#### [Text under study]
=-=-=-=-=
Page 1 of 1

Improve the Sort filter

Posted: Sun Jan 10, 2016 2:53 am
by dfhtextpipe
The Sort filter is described as:
The sort type controls the method by which items are sorted. The available options are:
· ANSI sort (case insensitive)
· ANSI sort (case sensitive) - faster than case insensitive as no case-mapping is performed
· ASCII sort (case insensitive)
· ASCII sort (case sensitive) - faster than case insensitive as no case-mapping is performed
· Numeric sort
· Sort by length of line
It doesn't support sorting of UTF-8 text.

On the other hand, I regularly use the Count Duplicate Lines filter, and find that it handles UTF-8 text quite happily, and that the output is Sorted.

So why not improve the Sort filter using the code underlying the Count Duplicate Lines filter?

Please!

David

Re: Improve the Sort filter

Posted: Tue Jan 19, 2016 4:39 pm
by DataMystic Support
Hi David,

That is really strange, because they both use the same underlying list to do comparisons.

Do you have a set of test files and filters that you could share with me?

Thanks,

Simon

Re: Improve the Sort filter

Posted: Thu Jan 21, 2016 10:12 pm
by dfhtextpipe
I'll get back to you with some test files.

Remind me in a week if I forget, please.

David

Re: Improve the Sort filter

Posted: Thu Jan 21, 2016 11:44 pm
by DataMystic Support
Will do!

Re: Improve the Sort filter

Posted: Fri Jan 22, 2016 3:21 am
by dfhtextpipe
The Sort filter (ANSI case senstive selected) and the Count Duplicate Lines filter give identical results
(once the count column has been removed)

However, neither filter is good at sorting Unicode text files.

Worse than that, the Count Duplicate Lines filter Help page doesn't inform users of its sort limitations.
At least the Sort filter shows what are the nine available options in the drop down selector.

What's really needed (IMHO) is a Sort filter that provides the following further options:
  • UCA = Unicode collation algorithm
    CLDR = Common Locale Data Repository
    EOR = European Ordering Rules
In addition, it would be very useful to provide custom sort method for some scripts, such as Unicode Hebrew with accents and points.
For another slant on this in particular, see https://github.com/ninjaaron/ivsort.py

Unicode text sorts should be applicable for both UTF-8 and UTF-16LE input data.
i.e. One shouldn't have to convert UTF-8 to UTF-16 before doin the sort.

Best regards,

David
=-=-=-=-=
People or hands pictured with their joints:
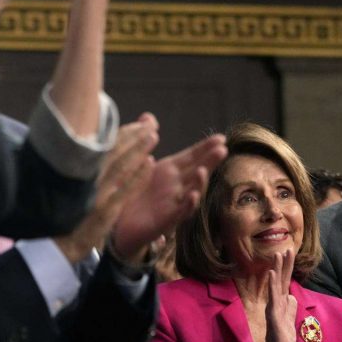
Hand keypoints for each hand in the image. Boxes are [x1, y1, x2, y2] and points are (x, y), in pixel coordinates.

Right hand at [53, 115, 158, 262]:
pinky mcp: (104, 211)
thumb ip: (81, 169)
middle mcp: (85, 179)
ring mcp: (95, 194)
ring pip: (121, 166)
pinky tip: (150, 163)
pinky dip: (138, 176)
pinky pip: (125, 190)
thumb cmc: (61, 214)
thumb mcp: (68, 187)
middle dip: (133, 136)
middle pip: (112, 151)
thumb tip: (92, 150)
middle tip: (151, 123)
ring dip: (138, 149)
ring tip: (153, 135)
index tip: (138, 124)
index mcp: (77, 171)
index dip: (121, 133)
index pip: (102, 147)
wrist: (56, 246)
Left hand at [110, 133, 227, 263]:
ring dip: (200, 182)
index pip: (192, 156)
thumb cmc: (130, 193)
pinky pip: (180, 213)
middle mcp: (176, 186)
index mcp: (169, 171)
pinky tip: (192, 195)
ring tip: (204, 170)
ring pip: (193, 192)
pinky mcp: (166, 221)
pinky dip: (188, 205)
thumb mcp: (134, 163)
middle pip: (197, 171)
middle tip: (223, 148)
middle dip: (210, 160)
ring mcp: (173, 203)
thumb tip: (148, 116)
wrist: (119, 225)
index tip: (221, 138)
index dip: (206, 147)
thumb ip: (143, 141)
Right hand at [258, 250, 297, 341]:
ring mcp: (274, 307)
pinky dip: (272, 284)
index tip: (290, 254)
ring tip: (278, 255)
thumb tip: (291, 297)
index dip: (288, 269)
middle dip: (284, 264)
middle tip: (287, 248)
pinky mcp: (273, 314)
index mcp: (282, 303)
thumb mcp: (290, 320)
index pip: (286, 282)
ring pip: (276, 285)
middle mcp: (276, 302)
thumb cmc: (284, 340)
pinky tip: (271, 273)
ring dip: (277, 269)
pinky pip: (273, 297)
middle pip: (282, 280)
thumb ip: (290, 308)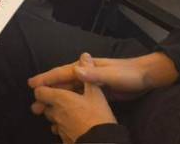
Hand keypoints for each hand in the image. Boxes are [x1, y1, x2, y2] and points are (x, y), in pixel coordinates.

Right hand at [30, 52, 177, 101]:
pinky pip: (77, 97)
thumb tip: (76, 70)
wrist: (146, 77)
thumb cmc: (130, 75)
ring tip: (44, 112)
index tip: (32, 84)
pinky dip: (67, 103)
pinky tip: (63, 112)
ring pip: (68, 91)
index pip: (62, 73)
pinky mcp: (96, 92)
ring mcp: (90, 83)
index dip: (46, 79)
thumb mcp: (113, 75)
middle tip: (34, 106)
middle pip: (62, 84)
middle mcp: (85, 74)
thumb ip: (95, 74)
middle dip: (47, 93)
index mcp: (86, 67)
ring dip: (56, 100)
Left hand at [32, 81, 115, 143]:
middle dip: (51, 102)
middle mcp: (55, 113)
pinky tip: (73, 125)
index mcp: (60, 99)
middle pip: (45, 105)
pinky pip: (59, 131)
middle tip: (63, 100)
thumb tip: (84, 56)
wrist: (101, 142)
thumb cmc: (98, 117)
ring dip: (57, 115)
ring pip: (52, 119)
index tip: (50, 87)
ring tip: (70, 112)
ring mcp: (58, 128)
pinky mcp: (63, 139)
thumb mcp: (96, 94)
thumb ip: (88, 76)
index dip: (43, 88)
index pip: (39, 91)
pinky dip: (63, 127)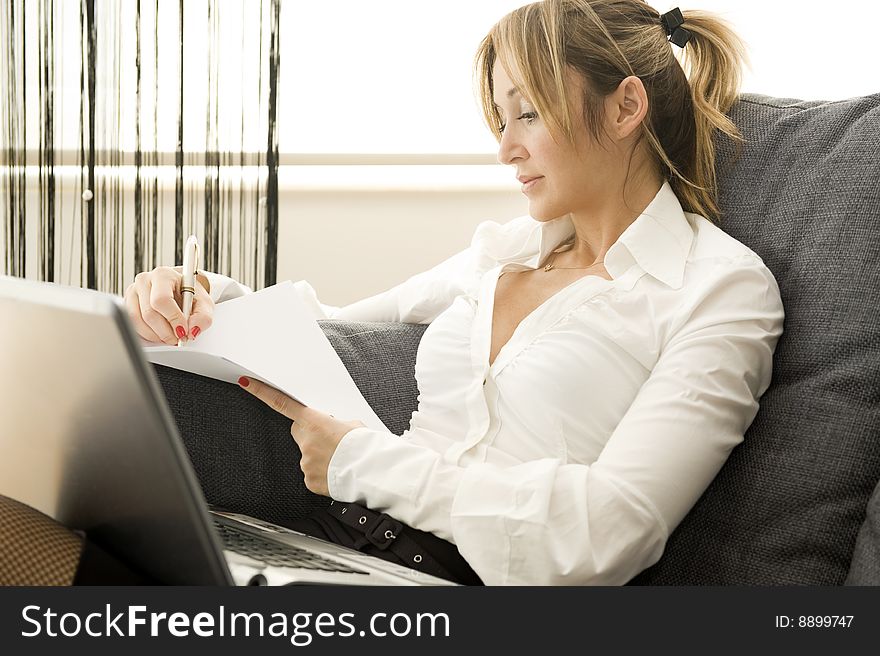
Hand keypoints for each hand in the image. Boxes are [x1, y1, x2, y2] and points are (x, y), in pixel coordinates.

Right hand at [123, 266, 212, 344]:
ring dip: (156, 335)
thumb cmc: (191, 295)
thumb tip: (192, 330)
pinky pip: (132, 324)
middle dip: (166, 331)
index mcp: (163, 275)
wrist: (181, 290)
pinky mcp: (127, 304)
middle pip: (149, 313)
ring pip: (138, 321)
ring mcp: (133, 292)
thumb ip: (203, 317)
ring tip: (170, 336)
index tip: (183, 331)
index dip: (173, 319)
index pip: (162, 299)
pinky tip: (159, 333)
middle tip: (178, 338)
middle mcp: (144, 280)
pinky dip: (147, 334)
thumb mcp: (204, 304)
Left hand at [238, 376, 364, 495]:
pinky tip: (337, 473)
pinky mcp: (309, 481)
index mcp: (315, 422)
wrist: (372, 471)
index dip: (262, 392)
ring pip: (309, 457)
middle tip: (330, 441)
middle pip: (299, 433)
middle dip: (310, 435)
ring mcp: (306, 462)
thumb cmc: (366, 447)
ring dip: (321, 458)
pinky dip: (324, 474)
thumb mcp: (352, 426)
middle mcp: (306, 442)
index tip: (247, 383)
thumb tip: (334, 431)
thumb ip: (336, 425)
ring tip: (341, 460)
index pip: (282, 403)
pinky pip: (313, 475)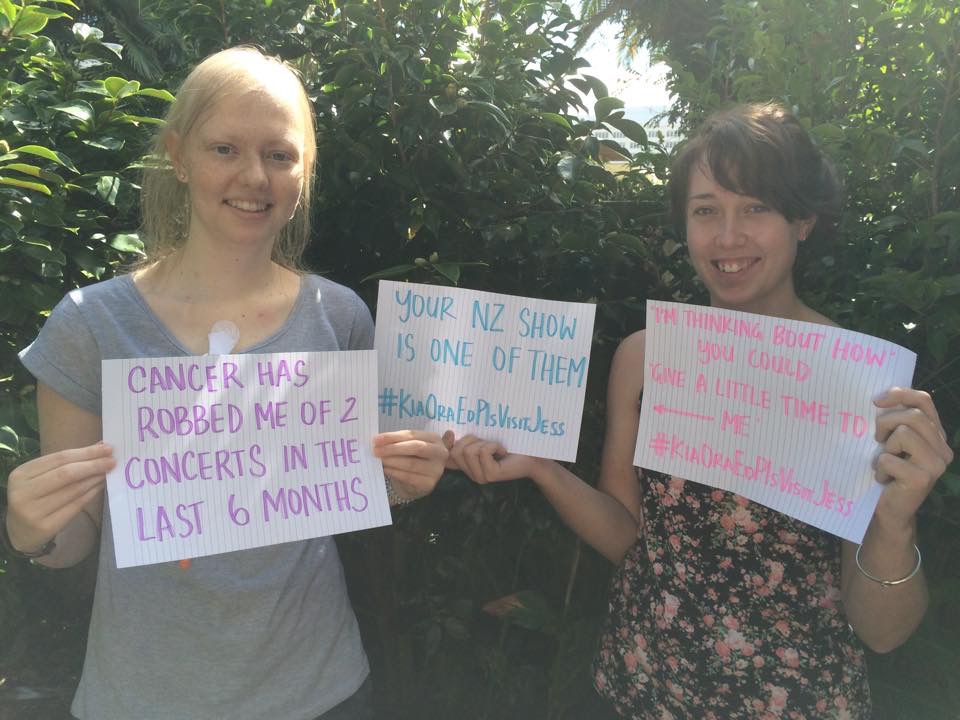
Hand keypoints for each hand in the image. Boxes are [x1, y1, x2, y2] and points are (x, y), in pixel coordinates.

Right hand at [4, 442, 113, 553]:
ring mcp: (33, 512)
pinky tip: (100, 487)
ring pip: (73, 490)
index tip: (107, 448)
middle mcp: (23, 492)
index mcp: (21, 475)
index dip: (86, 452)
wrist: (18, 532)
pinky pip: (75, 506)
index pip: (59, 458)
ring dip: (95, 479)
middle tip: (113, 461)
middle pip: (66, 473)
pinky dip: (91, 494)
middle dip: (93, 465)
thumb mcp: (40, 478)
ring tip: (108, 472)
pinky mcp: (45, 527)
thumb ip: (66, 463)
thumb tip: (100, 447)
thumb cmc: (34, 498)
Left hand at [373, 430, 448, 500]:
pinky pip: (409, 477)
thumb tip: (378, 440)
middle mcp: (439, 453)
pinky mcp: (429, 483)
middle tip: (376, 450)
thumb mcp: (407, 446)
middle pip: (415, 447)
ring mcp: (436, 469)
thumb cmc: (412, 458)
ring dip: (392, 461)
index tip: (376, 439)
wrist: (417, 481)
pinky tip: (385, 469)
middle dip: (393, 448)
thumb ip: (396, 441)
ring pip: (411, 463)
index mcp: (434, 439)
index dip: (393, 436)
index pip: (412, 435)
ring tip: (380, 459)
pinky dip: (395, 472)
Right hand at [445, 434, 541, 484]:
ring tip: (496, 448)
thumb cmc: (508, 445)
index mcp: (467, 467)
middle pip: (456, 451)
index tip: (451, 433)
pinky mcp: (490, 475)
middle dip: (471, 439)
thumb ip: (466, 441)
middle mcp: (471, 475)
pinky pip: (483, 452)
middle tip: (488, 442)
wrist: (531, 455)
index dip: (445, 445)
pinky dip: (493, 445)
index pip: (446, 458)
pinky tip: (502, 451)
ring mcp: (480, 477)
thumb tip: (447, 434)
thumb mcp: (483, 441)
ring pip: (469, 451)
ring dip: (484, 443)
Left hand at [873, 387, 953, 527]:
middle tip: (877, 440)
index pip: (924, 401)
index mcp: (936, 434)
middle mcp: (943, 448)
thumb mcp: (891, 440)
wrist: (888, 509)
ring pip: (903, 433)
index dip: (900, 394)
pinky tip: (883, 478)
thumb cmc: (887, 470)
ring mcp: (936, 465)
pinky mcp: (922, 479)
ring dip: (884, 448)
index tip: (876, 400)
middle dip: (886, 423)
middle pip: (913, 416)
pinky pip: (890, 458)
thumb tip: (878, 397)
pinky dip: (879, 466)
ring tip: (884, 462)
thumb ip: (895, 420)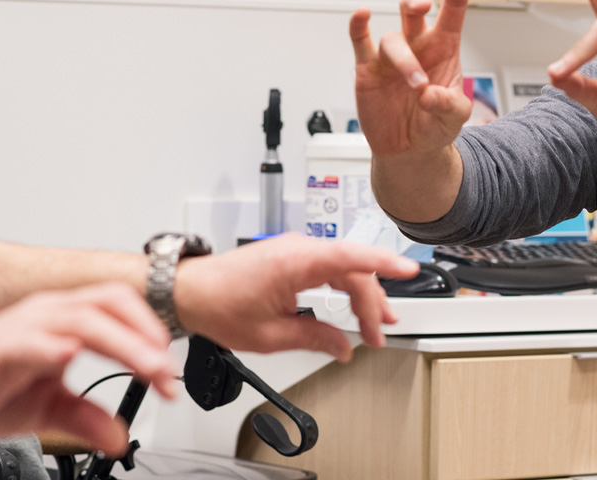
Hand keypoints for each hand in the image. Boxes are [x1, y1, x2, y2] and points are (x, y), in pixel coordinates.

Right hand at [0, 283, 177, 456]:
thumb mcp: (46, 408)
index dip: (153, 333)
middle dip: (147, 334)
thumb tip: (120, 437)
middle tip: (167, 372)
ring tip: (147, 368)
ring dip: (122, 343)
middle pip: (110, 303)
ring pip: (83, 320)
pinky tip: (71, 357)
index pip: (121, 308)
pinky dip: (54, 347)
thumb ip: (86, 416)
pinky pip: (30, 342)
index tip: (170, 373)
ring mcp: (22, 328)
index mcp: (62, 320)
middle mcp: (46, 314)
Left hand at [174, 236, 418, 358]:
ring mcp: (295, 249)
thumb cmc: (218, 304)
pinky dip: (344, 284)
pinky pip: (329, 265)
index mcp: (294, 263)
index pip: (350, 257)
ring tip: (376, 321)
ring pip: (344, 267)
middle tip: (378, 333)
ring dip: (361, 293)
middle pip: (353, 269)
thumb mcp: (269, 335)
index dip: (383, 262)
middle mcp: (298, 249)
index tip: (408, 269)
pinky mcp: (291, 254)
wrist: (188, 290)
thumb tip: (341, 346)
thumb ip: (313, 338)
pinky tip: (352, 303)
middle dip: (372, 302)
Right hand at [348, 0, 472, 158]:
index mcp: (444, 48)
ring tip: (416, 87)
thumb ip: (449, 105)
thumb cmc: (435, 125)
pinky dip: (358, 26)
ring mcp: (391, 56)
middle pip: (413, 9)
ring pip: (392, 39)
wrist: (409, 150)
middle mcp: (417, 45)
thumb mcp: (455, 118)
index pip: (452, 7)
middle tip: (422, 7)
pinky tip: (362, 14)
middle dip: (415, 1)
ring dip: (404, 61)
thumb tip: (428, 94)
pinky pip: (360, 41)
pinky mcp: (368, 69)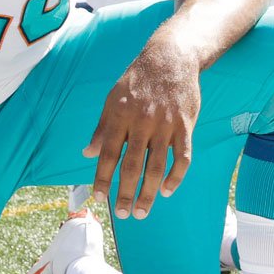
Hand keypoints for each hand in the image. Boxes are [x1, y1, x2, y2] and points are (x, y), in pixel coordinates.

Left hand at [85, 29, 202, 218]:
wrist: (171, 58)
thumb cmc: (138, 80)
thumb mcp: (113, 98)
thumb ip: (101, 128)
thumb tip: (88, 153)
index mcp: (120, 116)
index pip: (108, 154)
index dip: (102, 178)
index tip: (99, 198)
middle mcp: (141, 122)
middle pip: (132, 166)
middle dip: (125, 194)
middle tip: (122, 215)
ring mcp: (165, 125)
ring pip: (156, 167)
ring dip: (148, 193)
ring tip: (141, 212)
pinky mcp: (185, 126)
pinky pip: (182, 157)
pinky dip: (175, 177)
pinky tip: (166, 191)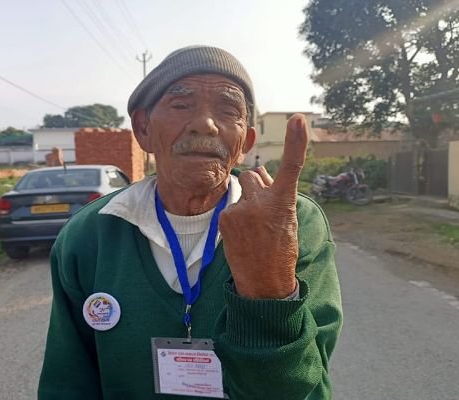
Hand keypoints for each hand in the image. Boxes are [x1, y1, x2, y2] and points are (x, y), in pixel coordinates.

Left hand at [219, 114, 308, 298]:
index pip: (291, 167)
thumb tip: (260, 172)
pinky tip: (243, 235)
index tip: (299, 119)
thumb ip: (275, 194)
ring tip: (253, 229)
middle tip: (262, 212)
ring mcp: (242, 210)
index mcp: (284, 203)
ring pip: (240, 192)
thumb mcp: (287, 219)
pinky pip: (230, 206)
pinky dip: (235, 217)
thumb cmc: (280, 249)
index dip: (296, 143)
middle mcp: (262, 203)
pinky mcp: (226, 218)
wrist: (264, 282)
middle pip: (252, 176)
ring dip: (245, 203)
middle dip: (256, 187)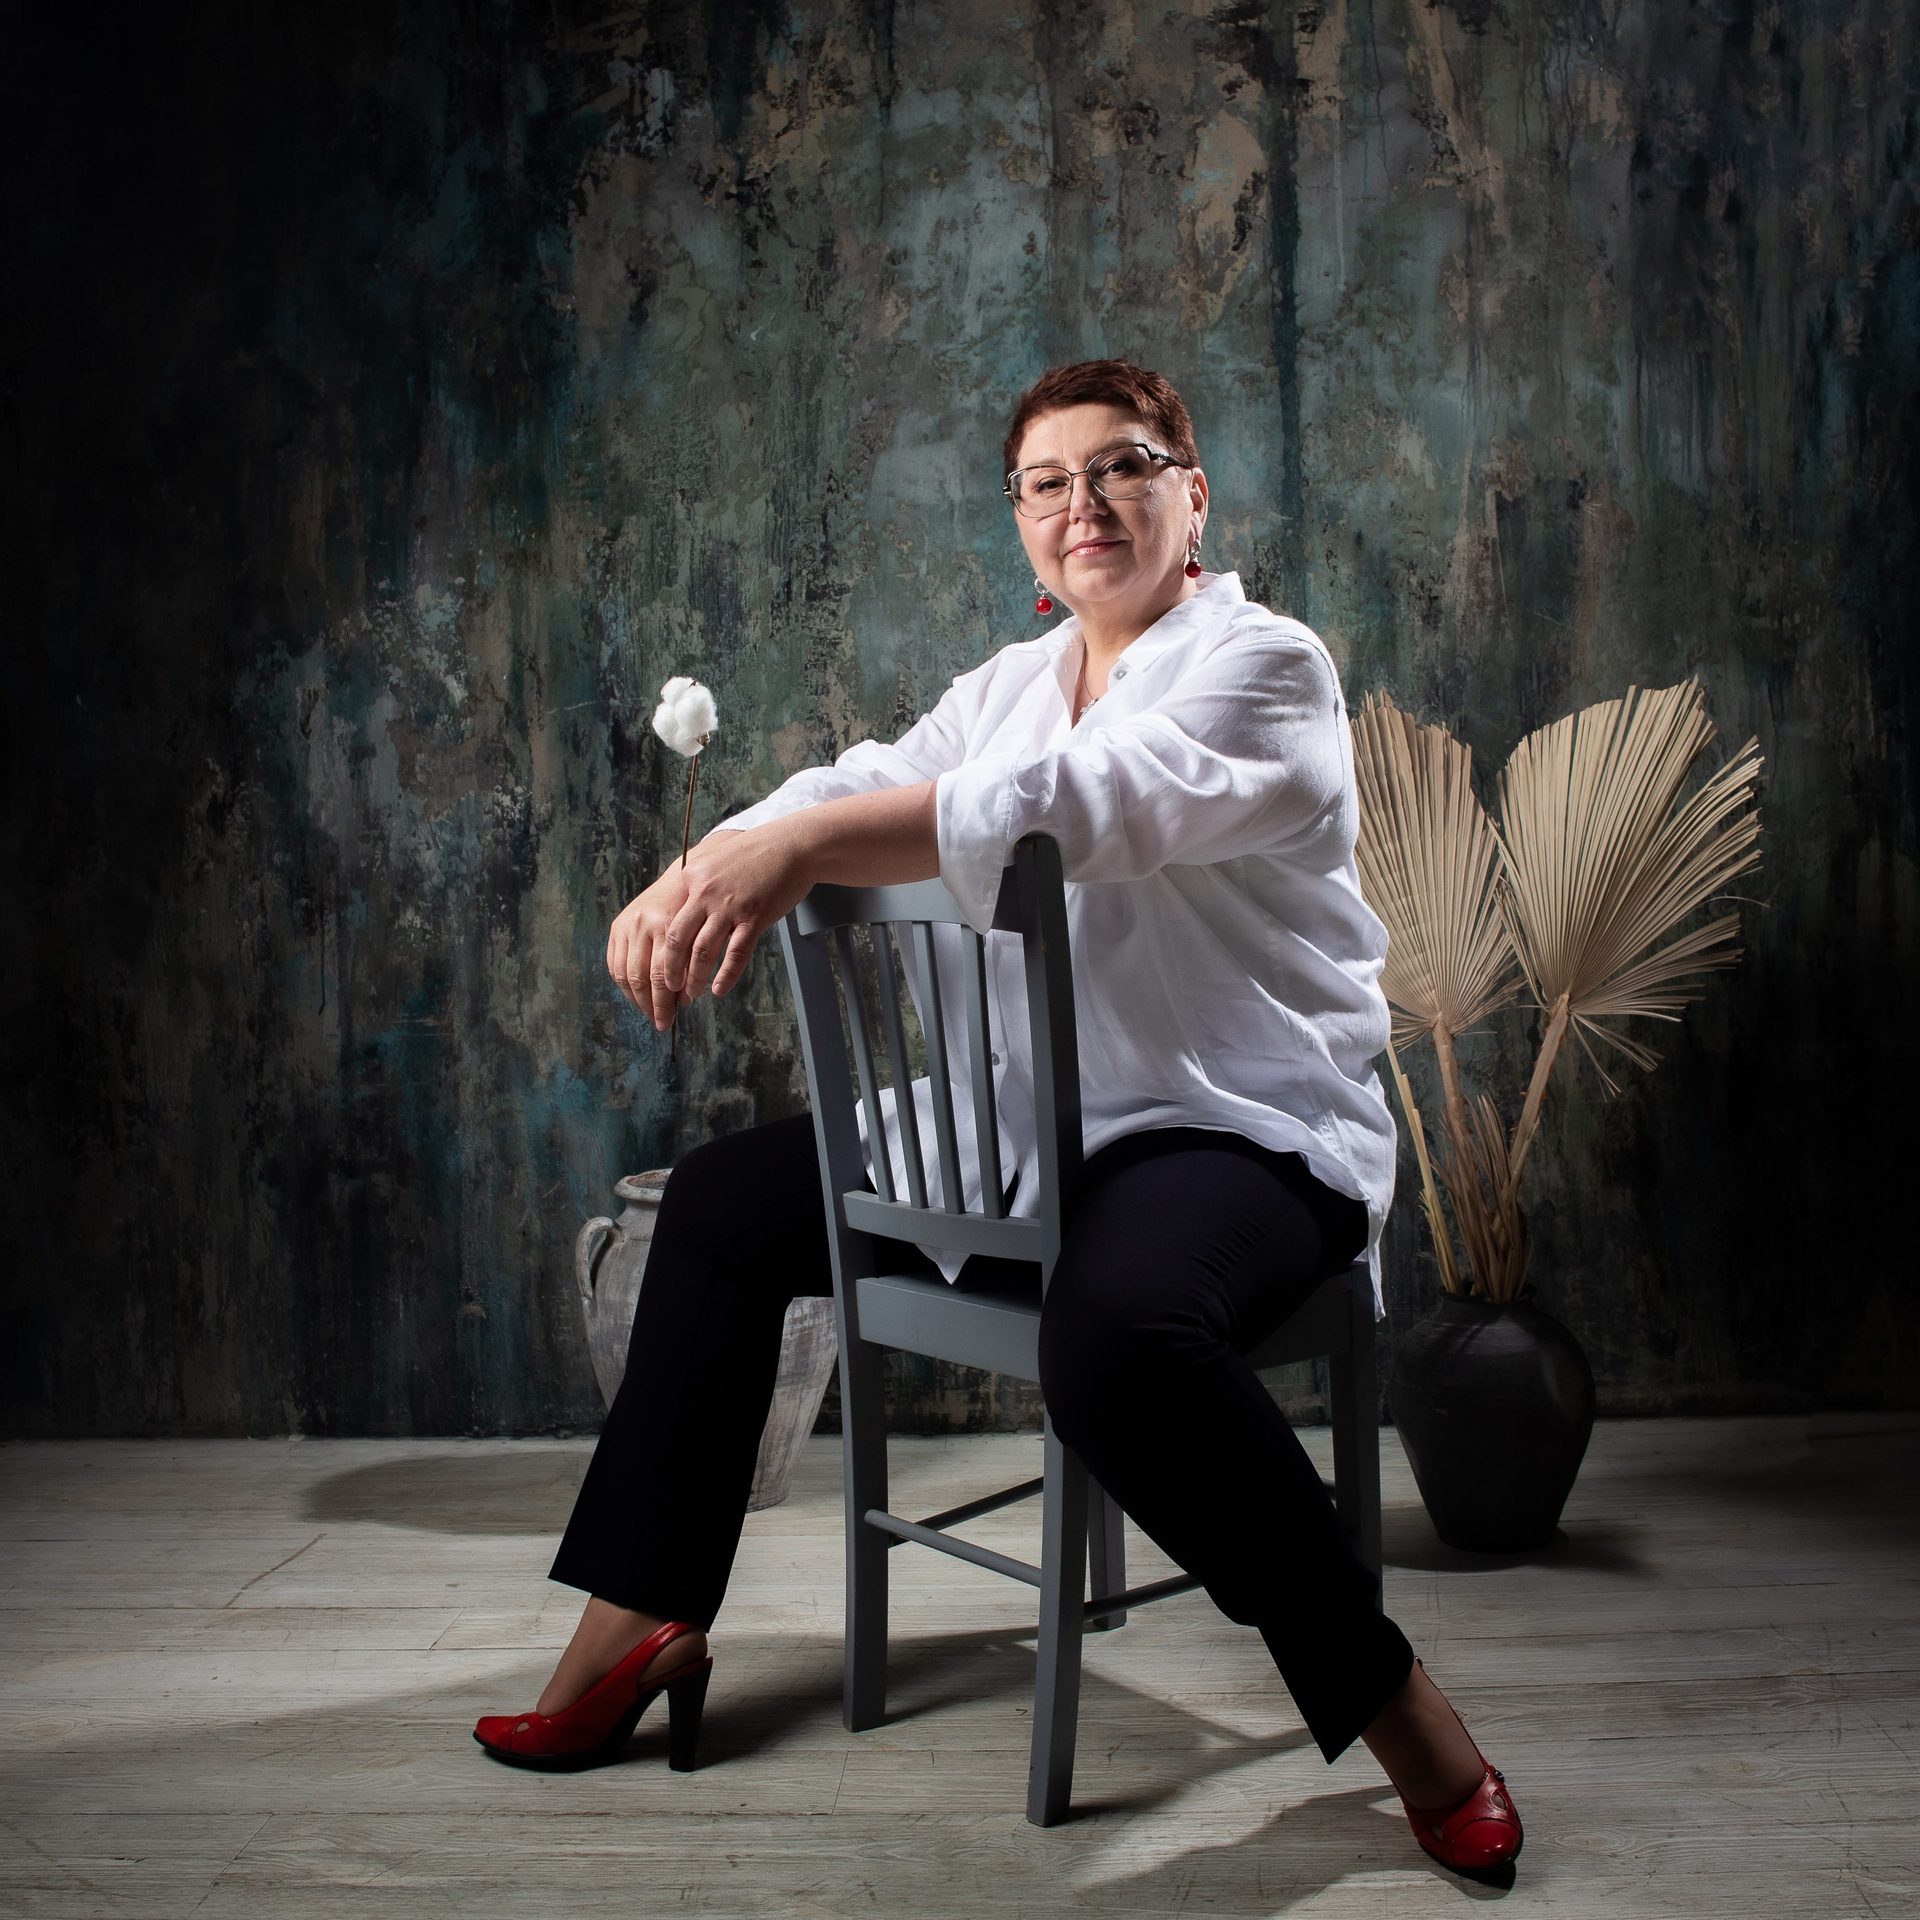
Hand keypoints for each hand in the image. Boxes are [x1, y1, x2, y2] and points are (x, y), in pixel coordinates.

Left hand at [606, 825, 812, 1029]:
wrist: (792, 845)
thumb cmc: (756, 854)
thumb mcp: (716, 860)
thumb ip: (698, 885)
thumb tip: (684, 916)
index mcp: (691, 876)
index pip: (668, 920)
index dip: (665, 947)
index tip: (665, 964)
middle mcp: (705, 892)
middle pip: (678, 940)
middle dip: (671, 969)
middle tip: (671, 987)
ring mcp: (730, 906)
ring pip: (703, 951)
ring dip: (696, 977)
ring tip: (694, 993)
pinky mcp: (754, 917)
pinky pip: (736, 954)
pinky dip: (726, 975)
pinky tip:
=-=-=-=-=
#### [Your instructions]
In the forum thread on improving the Sort filter, which two input encodings does David say Unicode text sorts should apply to? The rows play no part in what follows and can be set aside.

#### [Task response]
UTF-8 and UTF-16LE.